CHP lideri Kemal Kılıçdaroğlu’nun partisine üçüncü “benimle misiniz, değil misiniz?” çıkışı diğer ikisinden daha sert oldu. Daha önce CHP’de de gideni tutmayacağım demiş, “Beşli çete” ile irtibat içinde olanları istemediğini söylemişti. Ama bu defa istemeden zarar verenlerin yanı sıra bilerek zarar verenler ve olan bitene sessiz kalanları da topa tuttu.
Kılıçdaroğlu’nun bu sert çıkışı bir kaç tür yoruma neden oldu.
Üç farklı yorum
Birincisi, Cumhurbaşkanı Tayyip Erdoğan ve AK Parti hükümeti içerideki ekonomik başarısızlığını ancak dış politikadaki çıkışlarıyla geri plana atma çabasındayken muhalefetin iç sorunlarını dışa vurmasının sırası olup olmadığıydı. CHP’de sorun varsa neden Kılıçdaroğlu sorun kaynağı üyelerini çağırıp konuşmuyor, bunu kamuoyuyla paylaşıp muhalefet cephesini zayıflatıyordu?

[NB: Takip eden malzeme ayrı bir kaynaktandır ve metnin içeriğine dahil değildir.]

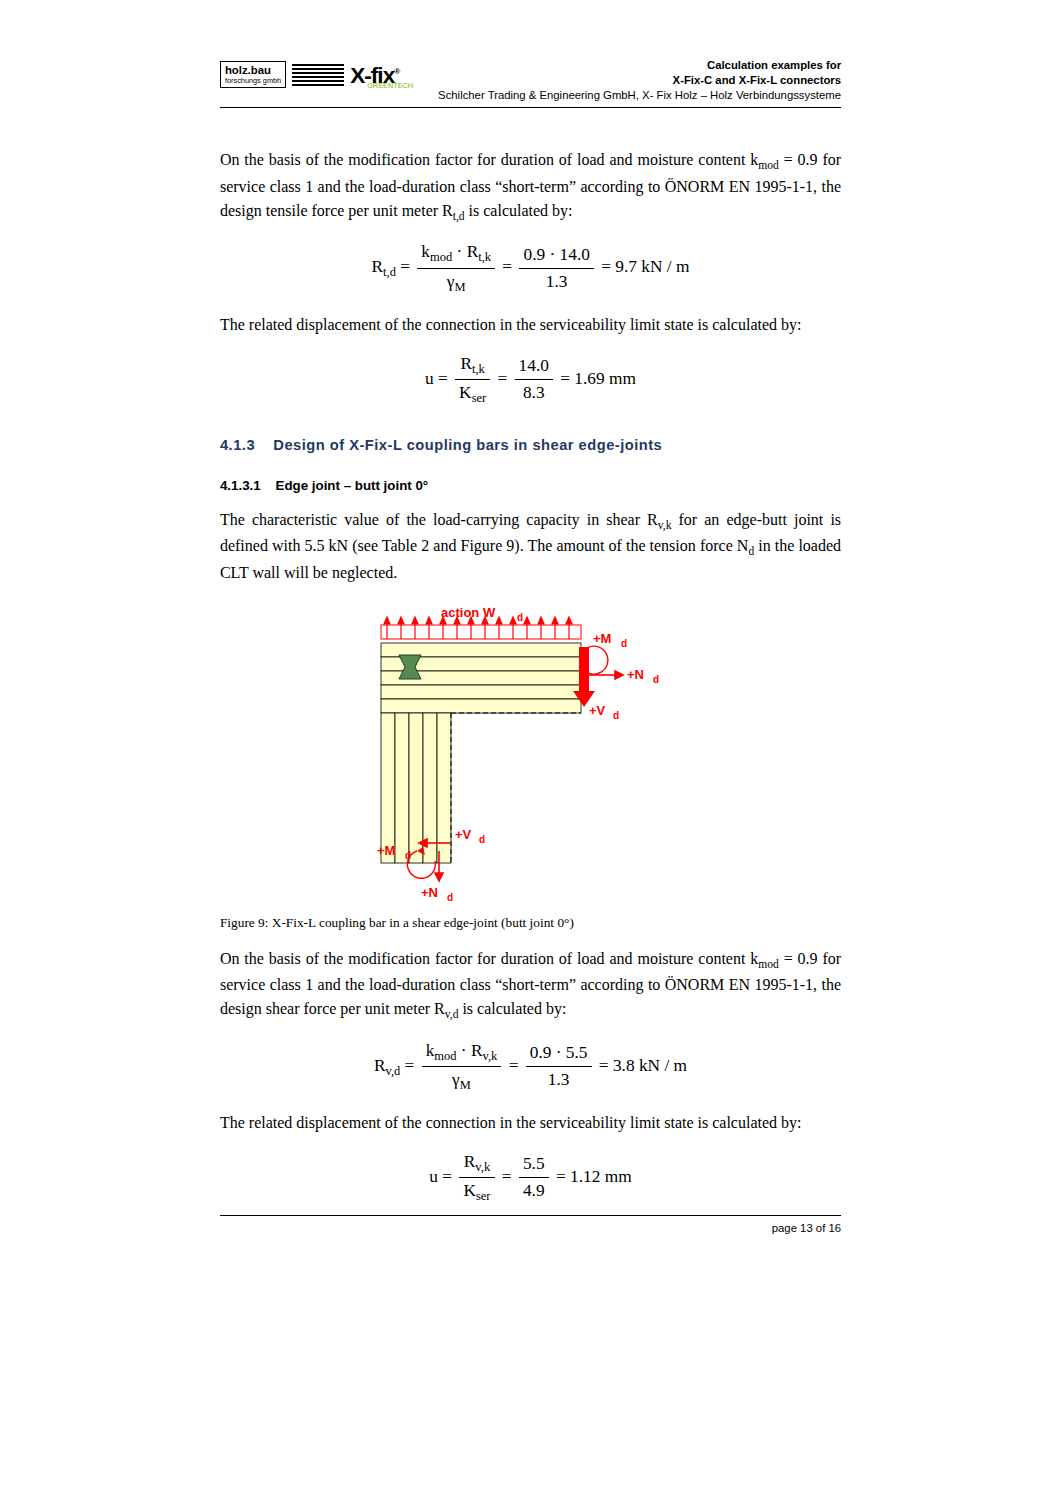holz.bau forschungs gmbh
X-fix®GREENTECH
Calculation examples for
X-Fix-C and X-Fix-L connectors
Schilcher Trading & Engineering GmbH, X- Fix Holz – Holz Verbindungssysteme
On the basis of the modification factor for duration of load and moisture content kmod = 0.9 for service class 1 and the load-duration class “short-term” according to ÖNORM EN 1995-1-1, the design tensile force per unit meter Rt,d is calculated by:
Rt,d = kmod · Rt,k γM = 0.9 · 14.0 1.3 = 9.7 kN / m
The related displacement of the connection in the serviceability limit state is calculated by:
u = Rt,k Kser = 14.0 8.3 = 1.69 mm
4.1.3 Design of X-Fix-L coupling bars in shear edge-joints
4.1.3.1 Edge joint – butt joint 0°
The characteristic value of the load-carrying capacity in shear Rv,k for an edge-butt joint is defined with 5.5 kN (see Table 2 and Figure 9). The amount of the tension force Nd in the loaded CLT wall will be neglected.
action W d +M d +N d +V d +V d +M d +N d
Figure 9: X-Fix-L coupling bar in a shear edge-joint (butt joint 0°)
On the basis of the modification factor for duration of load and moisture content kmod = 0.9 for service class 1 and the load-duration class “short-term” according to ÖNORM EN 1995-1-1, the design shear force per unit meter Rv,d is calculated by:
Rv,d = kmod · Rv,k γM = 0.9 · 5.5 1.3 = 3.8 kN / m
The related displacement of the connection in the serviceability limit state is calculated by:
u = Rv,k Kser = 5.5 4.9 = 1.12 mm
page 13 of 16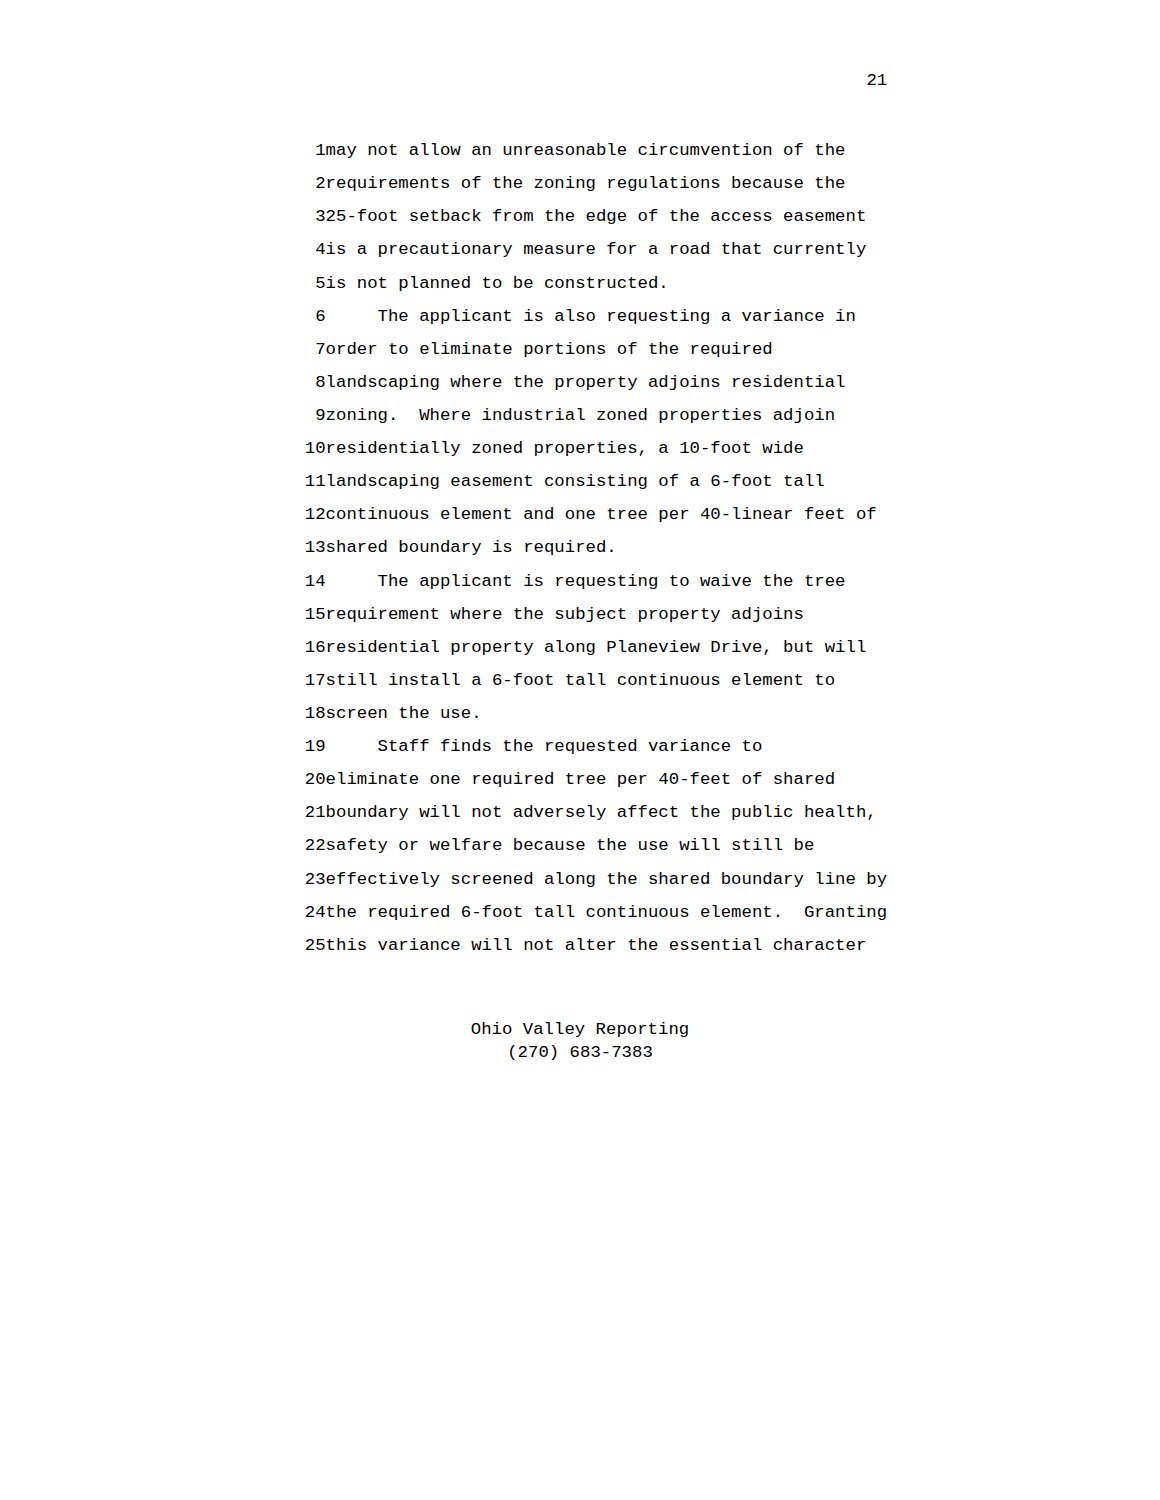21
| 1 | may not allow an unreasonable circumvention of the |
| 2 | requirements of the zoning regulations because the |
| 3 | 25-foot setback from the edge of the access easement |
| 4 | is a precautionary measure for a road that currently |
| 5 | is not planned to be constructed. |
| 6 | The applicant is also requesting a variance in |
| 7 | order to eliminate portions of the required |
| 8 | landscaping where the property adjoins residential |
| 9 | zoning. Where industrial zoned properties adjoin |
| 10 | residentially zoned properties, a 10-foot wide |
| 11 | landscaping easement consisting of a 6-foot tall |
| 12 | continuous element and one tree per 40-linear feet of |
| 13 | shared boundary is required. |
| 14 | The applicant is requesting to waive the tree |
| 15 | requirement where the subject property adjoins |
| 16 | residential property along Planeview Drive, but will |
| 17 | still install a 6-foot tall continuous element to |
| 18 | screen the use. |
| 19 | Staff finds the requested variance to |
| 20 | eliminate one required tree per 40-feet of shared |
| 21 | boundary will not adversely affect the public health, |
| 22 | safety or welfare because the use will still be |
| 23 | effectively screened along the shared boundary line by |
| 24 | the required 6-foot tall continuous element. Granting |
| 25 | this variance will not alter the essential character |
Ohio Valley Reporting
(270) 683-7383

İkincisi, istemeden, isteyerek zarar verenler ve sessizce izleyerek Genel Başkanda güvensizliğe yol açanlar kimlerdi? Kılıçdaroğlu neden belirsizliğe belirsizlik katıyordu?
Üçüncüsü, ilk #yanındayız mesajı atanlar arasında İstanbul Büyükşehir Belediye Başkanı Ekrem İmamoğlu ve Ankara Büyükşehir Belediye Başkanı Mansur Yavaş olduğuna göre, bu artık Kılıçdaroğlu’nun adaylığını ilanı anlamına mı geliyordu?
Kızım sana söylüyorum…
Kılıçdaroğlu’nu 23 Eylül’de İzmir, Seferihisar’da parti yöneticileri, milletvekilleri ve belediye başkanlarıyla toplantısında bu ezber bozucu çıkışı, pekala basına kapalı toplantıda da yapabilirdi?
Kılıçdaroğlu daha önce kapalı toplantı mı yapmamıştı, ya da kapalı toplantı yapmayı akıl mı edememişti? Doğrusu bu çıkışı özellikle kamuoyuna açık şekilde yaparak mesajın CHP’de olduğu kadar Altılı Masanın diğer üyelerine de vermek istemişti. Çünkü Altılı Masa partileri birbirleriyle bu kadar gerilim içindeyken aday ilan etmenin de anlamı ortadan kalkıyordu.
Mesaj aslında “Bakın, ben CHP’de olağanüstü hal ilan ediyorum. Siz de partilerinize hakim olmak için gerekli adımı atın. Her kafadan bir ses çıkar ve birbirimize laf yetiştirirsek iktidar kazanır” anlamına geliyordu. Atasözünde olduğu gibi, Kızım sana söylüyorum, gelinim sen anla…
Kılıçdaroğlu sadece CHP’de değil, Altılı Masanın tamamındaki soruna neşter attı. Riskli bir adımdı. Ne sonuç getireceğini söylemek için de henüz erken. Ama bu neşteri atmak gereğine inandığı görülüyor Kılıçdaroğlu’nun.
CHP’de vekaletname sırası
Anketlerde daha önde görüşmelerine rağmen İmamoğlu ve Yavaş’ın Kılıçdaroğlu’na ilk destek açıklayanlar arasında yer alma beyanlarına gelince… Bunlar feragatname değil, vekaletnamedir. Zaten Kılıçdaroğlu’nun istediği feragatname değil vekaletnamedir.
“Ben ortaklarıma, özellikle de İYİ Parti lideri Meral Akşener’e hangi ismi önerirsem onun arkasında topluca durulmasını istiyorum” demeye getirmekte ve onun vekaletnamesini istemektedir.
Bu isim hala kendisi de, Yavaş da, İmamoğlu da olabilir. CHP’de yaygın tepki ikinci bir Ekmeleddin İhsanoğlu vakası ihtimalidir.
Ancak Kılıçdaroğlu’nun bu parti-içi olağanüstü hal ilanını başta Akşener olmak üzere diğer Altılı Masa üyelerinden de beklediği anlaşılıyor.
Bir sonraki toplantı 2 Ekim’de, bir hafta vakit var daha. Bakalım o zamana dek neler değişecek?